Flying electric taxi from Joby Aviation. Source: jobyaviation.com
In addition to the man-made tern, the Beta Technologies portfolio also includes fast battery charging technologies, which could also play a role in the Air Force competition. According to the curators of Agility Prime, 15 aircraft manufacturers, not only from the United States, but also from other countries, presented their developments to the jury. In particular, the intentions to participate in the project were voiced by the Japanese. The four-engined drone from NEC Corp is slated to enter production in 2026, and a military version of this electric shuttle may well please the Pentagon. However, the car is just learning to fly, and on a leash and in a safety cage. With a curb weight of 150 kg, the drone must lift one or two people into the air. Very optimistic parameters, I must say.

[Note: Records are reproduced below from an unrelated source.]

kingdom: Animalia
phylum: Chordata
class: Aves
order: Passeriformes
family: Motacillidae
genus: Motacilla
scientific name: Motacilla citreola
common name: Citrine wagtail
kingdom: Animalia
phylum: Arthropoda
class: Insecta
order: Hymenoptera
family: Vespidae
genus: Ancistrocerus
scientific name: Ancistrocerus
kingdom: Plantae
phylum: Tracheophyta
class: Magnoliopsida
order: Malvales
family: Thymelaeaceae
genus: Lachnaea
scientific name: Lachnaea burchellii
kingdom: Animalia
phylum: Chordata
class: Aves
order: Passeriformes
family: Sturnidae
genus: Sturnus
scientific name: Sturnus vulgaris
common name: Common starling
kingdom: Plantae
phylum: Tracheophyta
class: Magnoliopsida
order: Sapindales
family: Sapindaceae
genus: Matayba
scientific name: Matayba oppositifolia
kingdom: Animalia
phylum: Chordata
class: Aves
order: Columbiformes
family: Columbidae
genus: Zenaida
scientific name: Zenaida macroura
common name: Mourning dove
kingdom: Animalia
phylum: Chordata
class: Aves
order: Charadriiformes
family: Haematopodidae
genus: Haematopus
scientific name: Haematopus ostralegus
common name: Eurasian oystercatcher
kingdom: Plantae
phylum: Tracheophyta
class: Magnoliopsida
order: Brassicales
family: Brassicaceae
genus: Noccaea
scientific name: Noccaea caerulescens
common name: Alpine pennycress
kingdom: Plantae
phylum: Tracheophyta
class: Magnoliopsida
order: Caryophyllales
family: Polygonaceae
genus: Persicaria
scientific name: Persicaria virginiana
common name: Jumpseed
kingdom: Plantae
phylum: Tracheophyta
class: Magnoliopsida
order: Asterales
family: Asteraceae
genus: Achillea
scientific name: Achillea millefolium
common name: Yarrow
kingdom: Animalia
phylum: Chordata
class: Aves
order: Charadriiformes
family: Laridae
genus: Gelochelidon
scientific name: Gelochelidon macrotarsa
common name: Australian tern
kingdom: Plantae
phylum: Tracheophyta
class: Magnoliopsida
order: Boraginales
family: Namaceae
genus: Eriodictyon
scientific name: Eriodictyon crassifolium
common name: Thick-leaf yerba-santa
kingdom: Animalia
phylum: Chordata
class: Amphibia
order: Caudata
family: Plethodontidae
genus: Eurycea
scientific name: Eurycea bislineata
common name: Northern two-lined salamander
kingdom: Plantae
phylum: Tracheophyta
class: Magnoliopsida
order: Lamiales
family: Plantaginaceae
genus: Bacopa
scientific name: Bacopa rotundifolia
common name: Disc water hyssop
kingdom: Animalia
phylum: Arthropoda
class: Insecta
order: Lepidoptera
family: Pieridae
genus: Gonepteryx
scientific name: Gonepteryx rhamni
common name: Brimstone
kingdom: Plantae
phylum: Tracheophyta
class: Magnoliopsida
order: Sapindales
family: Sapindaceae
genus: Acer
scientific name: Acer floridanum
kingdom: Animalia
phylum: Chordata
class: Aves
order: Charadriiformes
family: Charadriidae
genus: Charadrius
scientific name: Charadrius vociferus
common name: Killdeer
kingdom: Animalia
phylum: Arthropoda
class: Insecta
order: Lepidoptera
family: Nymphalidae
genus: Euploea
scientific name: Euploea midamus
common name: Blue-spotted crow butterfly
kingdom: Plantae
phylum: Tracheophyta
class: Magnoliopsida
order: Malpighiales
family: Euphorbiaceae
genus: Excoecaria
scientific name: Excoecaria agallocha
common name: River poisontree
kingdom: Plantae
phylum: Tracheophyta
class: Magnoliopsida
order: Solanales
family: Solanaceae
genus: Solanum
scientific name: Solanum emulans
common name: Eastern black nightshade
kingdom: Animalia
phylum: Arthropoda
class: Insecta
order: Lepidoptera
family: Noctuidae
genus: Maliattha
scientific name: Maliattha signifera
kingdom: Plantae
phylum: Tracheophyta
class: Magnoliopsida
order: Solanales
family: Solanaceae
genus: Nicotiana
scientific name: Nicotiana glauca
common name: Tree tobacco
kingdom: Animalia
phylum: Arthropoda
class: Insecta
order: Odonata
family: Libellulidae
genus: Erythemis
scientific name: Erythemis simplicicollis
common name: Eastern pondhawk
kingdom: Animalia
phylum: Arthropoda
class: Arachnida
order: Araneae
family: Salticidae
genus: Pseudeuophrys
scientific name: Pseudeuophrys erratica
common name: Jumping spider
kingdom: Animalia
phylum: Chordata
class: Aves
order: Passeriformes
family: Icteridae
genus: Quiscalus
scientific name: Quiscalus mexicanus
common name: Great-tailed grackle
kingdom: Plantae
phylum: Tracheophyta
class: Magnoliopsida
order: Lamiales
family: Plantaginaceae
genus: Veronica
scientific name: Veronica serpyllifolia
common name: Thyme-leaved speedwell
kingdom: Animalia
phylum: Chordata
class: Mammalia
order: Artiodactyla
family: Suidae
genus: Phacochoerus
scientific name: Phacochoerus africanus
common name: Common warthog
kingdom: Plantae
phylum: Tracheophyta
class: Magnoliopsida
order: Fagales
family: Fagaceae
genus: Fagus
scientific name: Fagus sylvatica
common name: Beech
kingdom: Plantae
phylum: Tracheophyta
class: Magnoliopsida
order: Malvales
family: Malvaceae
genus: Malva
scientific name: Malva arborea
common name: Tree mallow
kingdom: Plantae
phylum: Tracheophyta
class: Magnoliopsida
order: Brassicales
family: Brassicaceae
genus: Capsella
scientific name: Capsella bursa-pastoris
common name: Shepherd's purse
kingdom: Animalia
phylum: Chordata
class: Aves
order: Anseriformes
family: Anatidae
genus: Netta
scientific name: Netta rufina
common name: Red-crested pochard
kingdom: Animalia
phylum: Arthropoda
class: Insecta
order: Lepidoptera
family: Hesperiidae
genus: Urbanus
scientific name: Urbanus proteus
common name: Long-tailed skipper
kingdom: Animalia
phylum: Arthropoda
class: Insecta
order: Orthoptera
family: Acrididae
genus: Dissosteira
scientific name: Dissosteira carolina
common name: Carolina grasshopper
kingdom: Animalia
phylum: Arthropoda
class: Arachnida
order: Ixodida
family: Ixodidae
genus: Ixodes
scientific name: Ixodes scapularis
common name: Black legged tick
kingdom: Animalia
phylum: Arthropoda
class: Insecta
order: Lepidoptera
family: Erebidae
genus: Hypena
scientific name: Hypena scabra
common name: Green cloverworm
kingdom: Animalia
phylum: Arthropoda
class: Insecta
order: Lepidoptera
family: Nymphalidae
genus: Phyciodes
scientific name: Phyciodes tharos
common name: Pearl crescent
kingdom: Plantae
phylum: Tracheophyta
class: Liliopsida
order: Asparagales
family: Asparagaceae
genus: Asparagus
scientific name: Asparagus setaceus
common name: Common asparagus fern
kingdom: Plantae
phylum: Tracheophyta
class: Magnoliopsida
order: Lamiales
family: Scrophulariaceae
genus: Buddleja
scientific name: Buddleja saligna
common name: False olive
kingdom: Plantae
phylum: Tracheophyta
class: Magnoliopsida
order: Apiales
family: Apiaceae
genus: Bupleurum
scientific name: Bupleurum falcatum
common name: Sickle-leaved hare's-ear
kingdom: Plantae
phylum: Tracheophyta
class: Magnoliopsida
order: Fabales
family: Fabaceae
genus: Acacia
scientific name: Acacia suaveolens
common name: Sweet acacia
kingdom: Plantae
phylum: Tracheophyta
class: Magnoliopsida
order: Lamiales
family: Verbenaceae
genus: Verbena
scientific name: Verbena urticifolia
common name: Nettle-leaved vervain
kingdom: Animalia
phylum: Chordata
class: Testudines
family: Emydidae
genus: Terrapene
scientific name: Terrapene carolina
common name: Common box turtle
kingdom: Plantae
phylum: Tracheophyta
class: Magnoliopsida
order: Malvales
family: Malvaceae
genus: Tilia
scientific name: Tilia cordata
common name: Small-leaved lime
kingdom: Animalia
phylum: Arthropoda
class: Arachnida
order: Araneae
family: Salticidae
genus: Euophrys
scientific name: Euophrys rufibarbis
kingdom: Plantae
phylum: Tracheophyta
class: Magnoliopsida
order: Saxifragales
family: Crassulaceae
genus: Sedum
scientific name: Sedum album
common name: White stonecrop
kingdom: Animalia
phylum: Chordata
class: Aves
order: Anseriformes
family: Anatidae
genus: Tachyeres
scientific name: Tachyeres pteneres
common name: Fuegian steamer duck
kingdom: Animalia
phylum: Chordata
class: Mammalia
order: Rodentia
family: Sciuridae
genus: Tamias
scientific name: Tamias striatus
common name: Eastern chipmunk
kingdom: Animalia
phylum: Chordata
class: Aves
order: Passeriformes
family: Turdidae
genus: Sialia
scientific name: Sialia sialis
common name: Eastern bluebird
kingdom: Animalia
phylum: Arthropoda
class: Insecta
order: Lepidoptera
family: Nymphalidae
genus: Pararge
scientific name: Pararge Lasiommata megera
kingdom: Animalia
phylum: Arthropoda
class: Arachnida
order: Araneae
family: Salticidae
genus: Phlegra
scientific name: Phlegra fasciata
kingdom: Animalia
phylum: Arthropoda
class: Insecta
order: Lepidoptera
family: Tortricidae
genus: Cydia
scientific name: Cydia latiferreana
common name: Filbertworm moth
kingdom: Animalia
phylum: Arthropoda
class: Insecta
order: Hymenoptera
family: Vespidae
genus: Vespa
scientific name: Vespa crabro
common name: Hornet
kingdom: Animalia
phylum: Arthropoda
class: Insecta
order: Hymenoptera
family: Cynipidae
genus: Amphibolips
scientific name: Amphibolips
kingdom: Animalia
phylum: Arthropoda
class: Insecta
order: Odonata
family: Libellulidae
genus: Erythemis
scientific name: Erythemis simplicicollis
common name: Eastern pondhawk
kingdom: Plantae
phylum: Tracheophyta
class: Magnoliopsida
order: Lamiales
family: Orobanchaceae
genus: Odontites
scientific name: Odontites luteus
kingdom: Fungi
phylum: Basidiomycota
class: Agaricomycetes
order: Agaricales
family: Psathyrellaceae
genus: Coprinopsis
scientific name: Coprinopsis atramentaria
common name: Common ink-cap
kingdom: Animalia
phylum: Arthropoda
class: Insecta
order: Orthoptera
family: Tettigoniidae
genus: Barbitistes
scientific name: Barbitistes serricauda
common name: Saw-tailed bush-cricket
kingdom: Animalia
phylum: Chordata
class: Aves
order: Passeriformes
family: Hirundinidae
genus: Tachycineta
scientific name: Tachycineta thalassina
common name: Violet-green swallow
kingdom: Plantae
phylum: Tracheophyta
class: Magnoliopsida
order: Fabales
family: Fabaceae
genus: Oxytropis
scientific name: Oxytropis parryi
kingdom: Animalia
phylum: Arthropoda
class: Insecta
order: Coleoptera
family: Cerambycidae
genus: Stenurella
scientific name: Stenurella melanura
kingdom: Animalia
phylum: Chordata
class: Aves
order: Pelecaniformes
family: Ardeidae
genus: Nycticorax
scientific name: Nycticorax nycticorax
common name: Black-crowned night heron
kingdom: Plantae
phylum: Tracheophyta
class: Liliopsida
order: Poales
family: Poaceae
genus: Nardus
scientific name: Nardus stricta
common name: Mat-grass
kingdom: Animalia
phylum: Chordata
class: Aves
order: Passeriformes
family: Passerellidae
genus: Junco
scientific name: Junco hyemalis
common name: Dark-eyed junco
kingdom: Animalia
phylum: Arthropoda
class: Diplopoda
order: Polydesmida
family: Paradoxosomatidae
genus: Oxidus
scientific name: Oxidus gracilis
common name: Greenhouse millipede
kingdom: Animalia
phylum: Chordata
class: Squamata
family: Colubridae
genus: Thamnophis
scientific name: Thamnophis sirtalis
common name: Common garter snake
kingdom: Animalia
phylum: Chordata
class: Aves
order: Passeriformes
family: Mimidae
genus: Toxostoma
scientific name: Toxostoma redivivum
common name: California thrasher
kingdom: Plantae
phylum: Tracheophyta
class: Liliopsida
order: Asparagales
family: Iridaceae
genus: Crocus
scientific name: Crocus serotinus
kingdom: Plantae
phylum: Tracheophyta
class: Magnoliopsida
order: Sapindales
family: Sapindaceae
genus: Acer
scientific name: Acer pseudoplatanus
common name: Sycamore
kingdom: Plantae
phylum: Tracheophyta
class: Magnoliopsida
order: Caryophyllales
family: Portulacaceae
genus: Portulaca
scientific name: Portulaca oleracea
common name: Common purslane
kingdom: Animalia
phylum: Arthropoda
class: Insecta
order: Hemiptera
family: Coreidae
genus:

ALIA-250c from Beta Technologies. Source: beta.team
The coming electric revolution in the army, if it happens at all, will bring a lot of interesting things. First of all, the technique will acquire noiselessness and relative invisibility for thermal imaging observation devices. Fighters will get incredible mobility. An example is the experiments of the Dubai police with the Hoversurf flying motorcycle. Recently, however, he almost killed his rider, but this is still attributed to the novelty of technology. However, there are still a lot of unresolved problems with flying electric trains for the military. Firstly, this is the short range of the equipment, limited by the capacity of the batteries. The logic of using such environmentally friendly aircraft in case of battery discharge is not fully understood. Where to look for a current source in the field? Secondly, the lithium-ion batteries themselves are fire-hazardous and, in the event of being hit by a bullet or shrapnel, they can flare up, and there will be nothing special to extinguish them: water with foam is not suitable for this. Thirdly, the race for the maximum lightening of such flying equipment excludes even a hint of the use of the simplest armor. Not the best option for the army, is it?